To read more about the menu type and my very brief review, click below:
So what is my self named “RI Pan-Asian 2.0?” This type, best represented previously by Jackie’s Galaxy (multiple locations) or Best Eastern (N. Providence), tends to consist of an abridged list of the most popular Americanized Chinese dishes along with a basic sushi menu and sushi bar. The rest of the menu tends to be rounded out by a few of the “biggest hits” of Americanized Japanese and Thai cuisines. Thus, you can order Hot and Sour Soup, California Maki Roll, Chicken Pad Thai, and General Chao’s Chicken all in one sitting, which kinda feels wrong, somehow…
This is as opposed to “RI Pan-Asian 1.0,” best represented by the original Apsara. This tends to be a mix of fuller, un-abridged Thai, Vietnamese, and Cambodian ithems along with a half-heartedly implemented Americanized Chinese menu in order to appeal to the much wider swath of Americans who haven’t been brave enough to experiment with the first 3 cuisines.

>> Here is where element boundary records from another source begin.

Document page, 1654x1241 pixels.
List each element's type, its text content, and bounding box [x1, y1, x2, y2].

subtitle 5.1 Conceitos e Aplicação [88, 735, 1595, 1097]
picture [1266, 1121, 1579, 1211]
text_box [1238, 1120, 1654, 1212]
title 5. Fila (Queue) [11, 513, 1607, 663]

I quickly picked something up at Asian Palace Friday afternoon. My tofu chow fun was quite decent, but the fried rice I ordered had a flavoring that was very “off” somehow. The sloppily rolled vege nime chow (which I ordered without shrimp) was tasteless, which means they’re depending on the shrimp or the sauce for taste and are skimping on the herbals and other flavorings in the roll itself. I’d perhaps give them a few more days open to get their cooking down… The interior was quite pleasant, a cut above the usual Asian dining setting.